Chapter 27: Data Augmentation¶
“The best way to generalize is to never see the same image twice.”
Why Augment Data?¶
When training a computer vision model, overfitting is a common enemy—especially when you have limited data. That's where data augmentation steps in. It’s a strategy to artificially expand your dataset by modifying existing images in subtle ways.
Think of it like teaching a child to recognize a cat, not just in one pose or lighting, but from every angle, distance, and background.
Types of Augmentation¶
Here are common transformations applied in real-time:
Augmentation Type | Description |
---|---|
Flip | Horizontal or vertical reflection |
Rotation | Rotating image by a few degrees |
Zoom | Zooming in/out randomly |
Shift | Moving the image along height/width |
Shear | Slanting the image slightly |
Brightness | Randomly adjusting the image lighting |
Noise | Adding small pixel-level disturbances |
TensorFlow Implementation – tf.keras.preprocessing
vs tf.image
¶
Option 1: With ImageDataGenerator (older API)¶
from tensorflow.keras.preprocessing.image import ImageDataGenerator
datagen = ImageDataGenerator(
rotation_range=15,
width_shift_range=0.1,
height_shift_range=0.1,
shear_range=0.1,
zoom_range=0.1,
horizontal_flip=True,
fill_mode='nearest'
)
datagen.fit(train_images)
model.fit(datagen.flow(train_images, train_labels, batch_size=32), epochs=10)

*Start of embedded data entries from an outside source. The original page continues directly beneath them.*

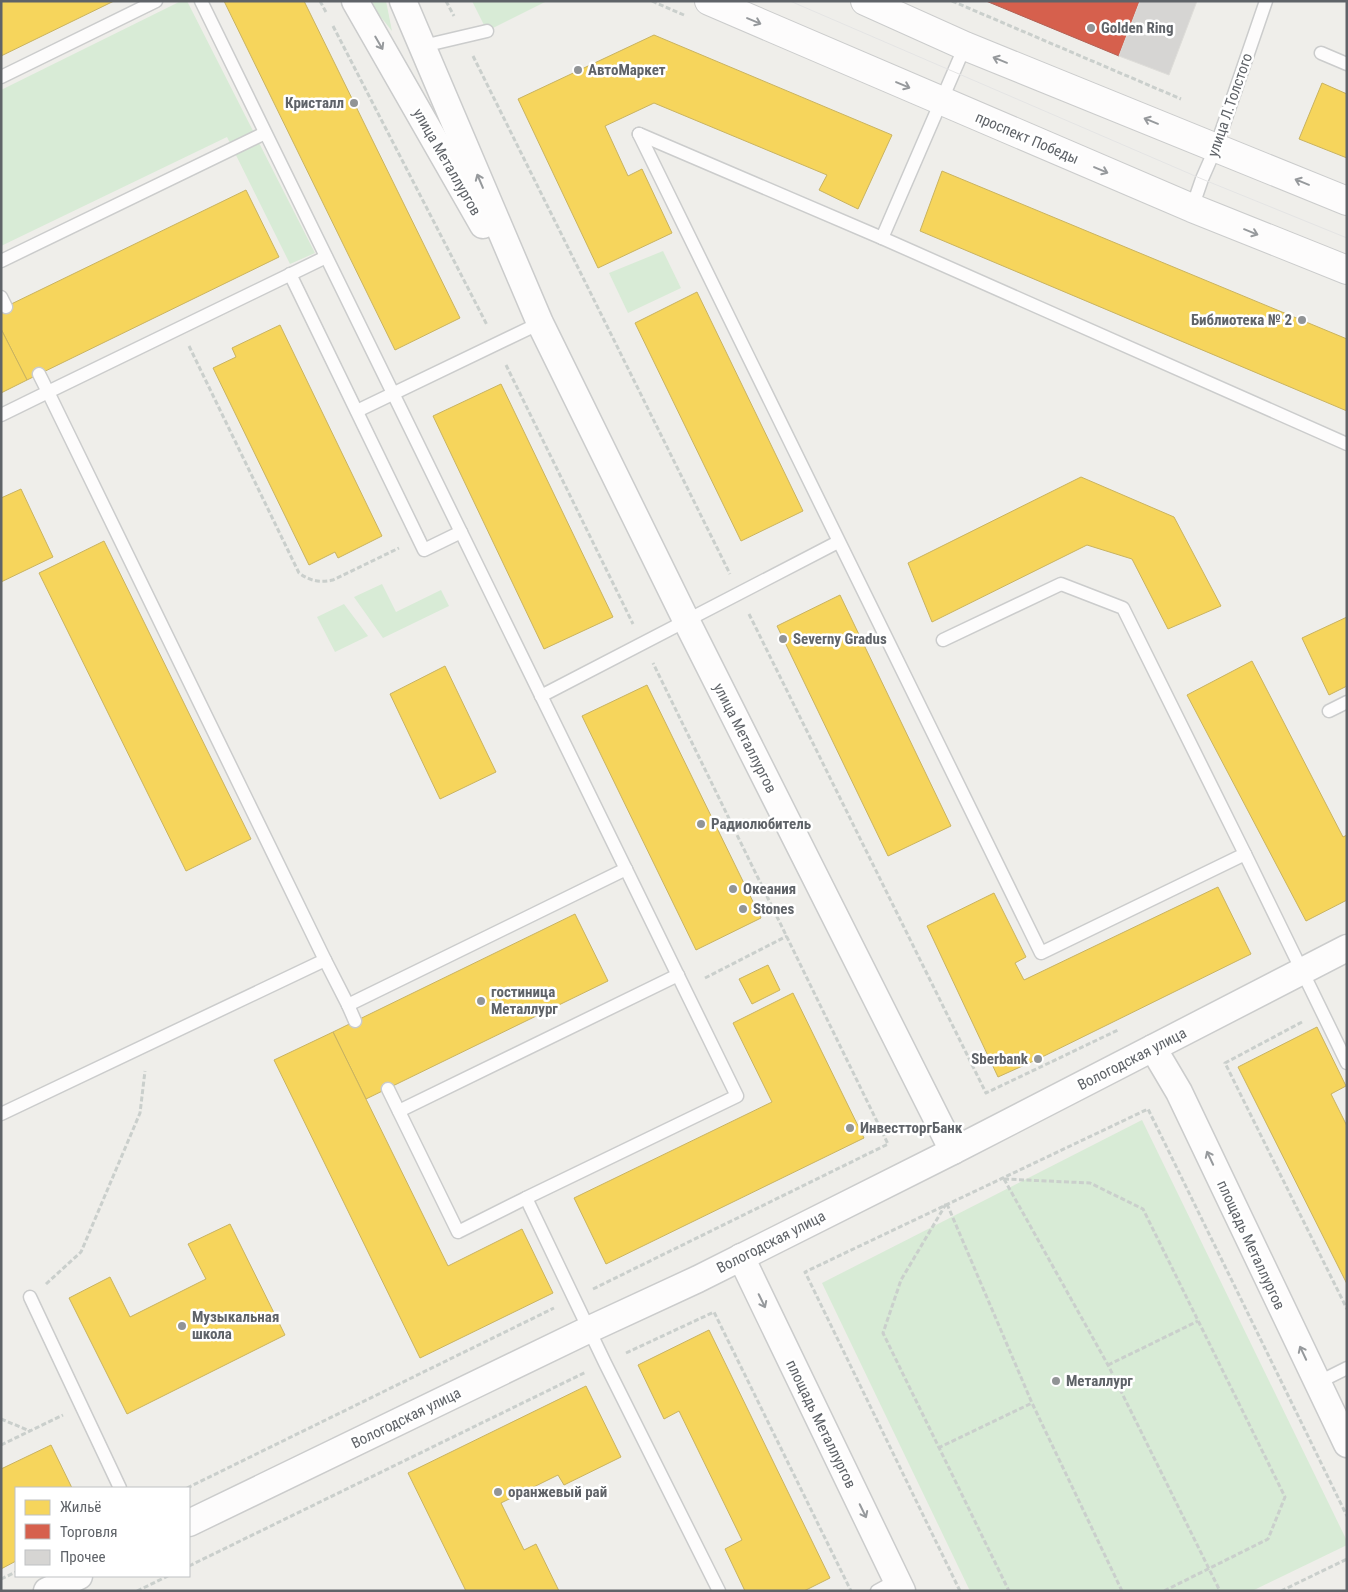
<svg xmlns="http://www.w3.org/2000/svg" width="1348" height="1592" font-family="'Roboto Condensed',sans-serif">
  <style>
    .green { fill: #d8ebd6 }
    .homes { fill: #f6d55c; stroke: #c9b360 }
    .shops { fill: #d6604d; stroke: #b26155 }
    .building { fill: #d6d5d3; stroke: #deddd9 }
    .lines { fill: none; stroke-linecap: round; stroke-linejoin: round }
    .service-casing { stroke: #cbcccc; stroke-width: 15 }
    .minor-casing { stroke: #cbcccc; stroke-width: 29 }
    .tertiary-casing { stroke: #cbcccc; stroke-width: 30 }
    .path { stroke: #cacfcc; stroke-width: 3; stroke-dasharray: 5 2.5; stroke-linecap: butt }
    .service { stroke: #fdfcfc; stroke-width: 12 }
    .minor { stroke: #fdfcfc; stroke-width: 26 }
    .tertiary { stroke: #fdfcfc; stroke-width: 28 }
    .tram { stroke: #e4e4e4; stroke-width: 1 }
    .oneway { stroke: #96999c }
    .poi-dot { fill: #919496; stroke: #fff; stroke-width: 2 }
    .labels { text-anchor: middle; stroke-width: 5; stroke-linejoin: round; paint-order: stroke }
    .poi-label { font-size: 15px; font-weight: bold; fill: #5f6368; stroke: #fff; text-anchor: start }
    .street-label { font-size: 15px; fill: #5f6368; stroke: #fff }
  </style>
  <rect width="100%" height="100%" fill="#efeeea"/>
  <g class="green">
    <polygon points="181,1 187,1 315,253 290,264 227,137 1,246 1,90"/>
    <polygon points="368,1 386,1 392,31"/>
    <polygon points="472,1 547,1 487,31"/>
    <polygon points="663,251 681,288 628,313 609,273"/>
    <polygon points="382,584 396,612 441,590 449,606 383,638 354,597"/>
    <polygon points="344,604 368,636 335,652 317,617"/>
    <polygon points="1142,1120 1347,1541 1347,1545 1252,1591 970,1591 822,1283"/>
  </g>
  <g class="homes">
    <polygon points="1,1 114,1 1,56"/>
    <polygon points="224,1 304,1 460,318 395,350"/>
    <polygon points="654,35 892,135 858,209 819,190 827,175 654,103 605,126 628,176 642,169 672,233 598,268 518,99"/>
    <polygon points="1322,83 1347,94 1347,158 1299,139"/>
    <polygon points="942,171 1347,339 1347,411 920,231"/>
    <polygon points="246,190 279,257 27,380 1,329 1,309"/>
    <polygon points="697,292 803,511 741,541 635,323"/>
    <polygon points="280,325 382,536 338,558 335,552 309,565 213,368 236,357 232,348"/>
    <polygon points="1,329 27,380 1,393"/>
    <polygon points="501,384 613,617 544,649 433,416"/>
    <polygon points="1081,477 1174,517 1221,606 1168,629 1132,559 1087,545 932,622 908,563"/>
    <polygon points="21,489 53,557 1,582 1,498"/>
    <polygon points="104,541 251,839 186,871 39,573"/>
    <polygon points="840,595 951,826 888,856 777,626"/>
    <polygon points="1347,617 1347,686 1329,695 1302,638"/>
    <polygon points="1252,661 1343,837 1347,835 1347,900 1306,921 1187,695"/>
    <polygon points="445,666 496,772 440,799 390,694"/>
    <polygon points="647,685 761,918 696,950 582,716"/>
    <polygon points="1218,887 1251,954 1038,1059 998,1077 927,926 994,893 1026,957 1015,963 1024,980"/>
    <polygon points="575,914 608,981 366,1099 333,1032"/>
    <polygon points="768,965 780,990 752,1004 739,979"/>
    <polygon points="793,993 864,1138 606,1264 574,1198 772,1102 733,1023"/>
    <polygon points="1317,1027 1346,1086 1331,1094 1347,1126 1347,1284 1238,1067"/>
    <polygon points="333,1032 448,1266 522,1229 553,1293 420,1358 274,1060"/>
    <polygon points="230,1224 285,1335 127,1414 69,1298 110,1277 130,1317 206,1279 188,1244"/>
    <polygon points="709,1330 830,1578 804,1591 745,1591 725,1549 742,1540 679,1411 664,1419 638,1365"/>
    <polygon points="586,1386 621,1457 564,1485 558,1475 501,1503 524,1550 536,1544 559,1591 466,1591 408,1473"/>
    <polygon points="51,1445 72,1488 16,1488 16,1561 1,1569 1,1469"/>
  </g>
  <polygon class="shops" points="986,1 1140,1 1119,56"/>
  <polygon class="building" points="1140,1 1197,1 1169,75 1119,56"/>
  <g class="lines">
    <g class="service-casing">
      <g id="service">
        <polyline points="201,1 737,1096 526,1198 605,1363 719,1591"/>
        <polyline points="423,46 487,31"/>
        <polyline points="1321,53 1347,64"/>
        <polyline points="1,77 156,1"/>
        <polyline points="639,134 1041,953 1245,854 1347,1063"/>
        <polyline points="639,134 882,238 1347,444"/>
        <polyline points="1192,208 1202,179 1216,147 1266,1"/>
        <polyline points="882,238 965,46"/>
        <polyline points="326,257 48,392 325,960 348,1005 626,869"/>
        <polyline points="1,261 265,133"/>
        <polyline points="290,274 424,550 461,532"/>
        <polyline points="1,297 6,307"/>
        <polyline points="357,411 540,323"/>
        <polyline points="1,415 48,392 39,374"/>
        <polyline points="943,640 1061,584 1123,608 1245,854"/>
        <polyline points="541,696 838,542"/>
        <polyline points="1329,711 1347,702"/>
        <polyline points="348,1005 355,1021"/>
        <polyline points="388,1089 458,1232 526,1198"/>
        <polyline points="399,1111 678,975"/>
        <polyline points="1,1114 325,960"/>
        <polyline points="30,1297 120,1488"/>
        <polyline points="1317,1383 1347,1368"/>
        <polyline points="877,1591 897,1580"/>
      </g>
    </g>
    <g class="minor-casing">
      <g id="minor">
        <polyline points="355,1 483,225"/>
        <polyline points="403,1 540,323 687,622 953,1151"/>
        <polyline points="1153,1048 1179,1092 1347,1444"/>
        <polyline points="741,1257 902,1591"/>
        <polyline points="189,1523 590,1329 698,1279 953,1151 1347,948"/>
        <polyline points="47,1591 79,1576"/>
      </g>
    </g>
    <g class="tertiary-casing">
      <g id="tertiary">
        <polyline points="709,1 1192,208 1347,270"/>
        <polyline points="865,1 965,46 1347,201"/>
      </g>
    </g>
    <g class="path">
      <polyline points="320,1 327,14"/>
      <polyline points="446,1 454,16"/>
      <polyline points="652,1 684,15"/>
      <polyline points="952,1 1181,99"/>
      <polyline points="333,26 487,325"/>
      <polyline points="473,56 730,574"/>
      <path d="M189,346L299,573C310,581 320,583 333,580L399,548"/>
      <polyline points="506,365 633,624"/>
      <polyline points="749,614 986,1093 1118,1030"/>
      <polyline points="705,978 787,936"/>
      <polyline points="1302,1022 1225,1063 1347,1309"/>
      <polyline points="1004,1179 1090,1183 1143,1209 1285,1497 1268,1539 1164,1591"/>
      <polyline points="1004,1179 1108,1365 1220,1591"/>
      <polyline points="946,1204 901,1280 883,1333 1009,1591"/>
      <polyline points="947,1204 1032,1403 1122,1591"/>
      <polyline points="46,1284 81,1252 140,1113 145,1071"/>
      <polyline points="593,1289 888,1144 653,663"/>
      <polyline points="626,1353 714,1312 851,1591"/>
      <polyline points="1108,1365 1198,1321"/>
      <polyline points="1,1419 30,1431"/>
      <polyline points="1,1445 63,1415"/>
      <polyline points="938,1448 1032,1403"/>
      <polyline points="187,1488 554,1308"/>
      <polyline points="189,1566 586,1372"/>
      <polyline points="1,1579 16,1572"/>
      <polyline points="137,1591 168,1576"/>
      <polyline points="960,1591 805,1272 1148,1109 1347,1516"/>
      <polyline points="1281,1591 1347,1559"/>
    </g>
    <use href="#service" class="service"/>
    <use href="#minor" class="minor"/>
    <use href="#tertiary" class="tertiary"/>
    <polyline class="tram" points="790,1 1202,179 1347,238"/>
  </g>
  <defs><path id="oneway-shaft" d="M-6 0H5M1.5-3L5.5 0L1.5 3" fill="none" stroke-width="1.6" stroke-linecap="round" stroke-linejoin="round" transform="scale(1.25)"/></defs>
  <g class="oneway">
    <use href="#oneway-shaft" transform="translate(754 21) rotate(23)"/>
    <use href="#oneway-shaft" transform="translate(379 43) rotate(60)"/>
    <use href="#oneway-shaft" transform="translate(1000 60) rotate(-158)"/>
    <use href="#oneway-shaft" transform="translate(903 85) rotate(23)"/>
    <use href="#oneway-shaft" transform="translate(1151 121) rotate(-158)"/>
    <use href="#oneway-shaft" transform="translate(1101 170) rotate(23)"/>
    <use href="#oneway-shaft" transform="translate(480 181) rotate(-113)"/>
    <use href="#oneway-shaft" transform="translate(1302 182) rotate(-158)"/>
    <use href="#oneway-shaft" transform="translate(1251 232) rotate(22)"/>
    <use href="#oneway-shaft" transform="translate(1210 1158) rotate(-115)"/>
    <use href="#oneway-shaft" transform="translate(762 1301) rotate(64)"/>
    <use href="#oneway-shaft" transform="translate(1303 1353) rotate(-115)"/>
    <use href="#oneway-shaft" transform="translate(863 1511) rotate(64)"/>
  </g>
  <g class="poi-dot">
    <circle cx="1091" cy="28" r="5"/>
    <circle cx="578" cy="70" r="5"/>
    <circle cx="354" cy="103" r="5"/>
    <circle cx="1302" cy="320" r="5"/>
    <circle cx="783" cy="639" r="5"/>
    <circle cx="701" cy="824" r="5"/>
    <circle cx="733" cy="889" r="5"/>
    <circle cx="743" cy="909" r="5"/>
    <circle cx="481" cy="1001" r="5"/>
    <circle cx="1038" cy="1059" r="5"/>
    <circle cx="850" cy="1128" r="5"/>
    <circle cx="182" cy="1326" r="5"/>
    <circle cx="1056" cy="1381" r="5"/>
    <circle cx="498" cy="1492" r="5"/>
  </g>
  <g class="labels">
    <g class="poi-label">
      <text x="1101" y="33">Golden Ring</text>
      <text x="588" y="75">АвтоМаркет</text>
      <text x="344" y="108" text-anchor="end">Кристалл</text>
      <text x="1292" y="325" text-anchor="end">Библиотека № 2</text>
      <text x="793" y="644">Severny Gradus</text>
      <text x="711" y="829">Радиолюбитель</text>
      <text x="743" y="894">Океания</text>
      <text x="753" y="914">Stones</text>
      <text x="491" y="997">гостиница<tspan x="491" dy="17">Металлург</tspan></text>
      <text x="1028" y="1064" text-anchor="end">Sberbank</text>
      <text x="860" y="1133">ИнвестторгБанк</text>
      <text x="192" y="1322">Музыкальная<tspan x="192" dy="17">школа</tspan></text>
      <text x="1066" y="1386">Металлург</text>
      <text x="508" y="1497">оранжевый рай</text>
    </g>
    <g class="street-label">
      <text transform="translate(1230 105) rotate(-71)" y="5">улица Л.Толстого</text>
      <text transform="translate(1027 138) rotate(23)" y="5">проспект Победы</text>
      <text transform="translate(447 162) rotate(60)" y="5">улица Металлургов</text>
      <text transform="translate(745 738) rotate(63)" y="5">улица Металлургов</text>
      <text transform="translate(1132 1059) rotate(-27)" y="5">Вологодская улица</text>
      <text transform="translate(771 1242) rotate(-27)" y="5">Вологодская улица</text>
      <text transform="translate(1251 1245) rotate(65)" y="5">площадь Металлургов</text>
      <text transform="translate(406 1418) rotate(-26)" y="5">Вологодская улица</text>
      <text transform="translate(821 1424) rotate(64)" y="5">площадь Металлургов</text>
    </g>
  </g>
  <rect width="1348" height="1592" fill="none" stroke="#5f6368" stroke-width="5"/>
  <rect x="15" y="1487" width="175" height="90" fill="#ffffff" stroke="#bfc1c3"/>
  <rect x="25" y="1500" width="25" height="15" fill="#f6d55c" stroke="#bfc1c3"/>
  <text x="60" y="1512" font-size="15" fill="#5f6368">Жильё</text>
  <rect x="25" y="1524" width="25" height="15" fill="#d6604d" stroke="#bfc1c3"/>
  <text x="60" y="1537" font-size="15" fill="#5f6368">Торговля</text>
  <rect x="25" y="1550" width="25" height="15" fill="#d6d5d3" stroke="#bfc1c3"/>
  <text x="60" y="1562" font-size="15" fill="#5f6368">Прочее</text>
</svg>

Option 2: With tf.keras.layers
(recommended)¶
from tensorflow.keras import layers, models
data_augmentation = tf.keras.Sequential([
layers.RandomFlip("horizontal"),
layers.RandomRotation(0.1),
layers.RandomZoom(0.1),
layers.RandomContrast(0.1)
])
model = tf.keras.Sequential([
data_augmentation,
layers.Rescaling(1./255),
layers.Conv2D(32, 3, activation='relu'),
layers.MaxPooling2D(),
...
])
Benefits of Data Augmentation¶
- Improves model generalization
- Reduces overfitting
- Makes training robust to real-world distortions
- Requires no extra labeled data
Best Practices¶
- Don’t overdo it—too much distortion can confuse the model
- Use augmentation only on the training set, never on validation/test
- Combine augmentation with regularization (like dropout) for even better results
Try It Live: Google Colab¶
▶️ Colab: Visualize and Apply Data Augmentation (Coming soon to our project repo!)
Summary¶
In this chapter, you learned how data augmentation simulates a richer dataset from limited examples. By randomly flipping, rotating, zooming, and more, you can help your CNN see images as if in the wild—not just from a studio.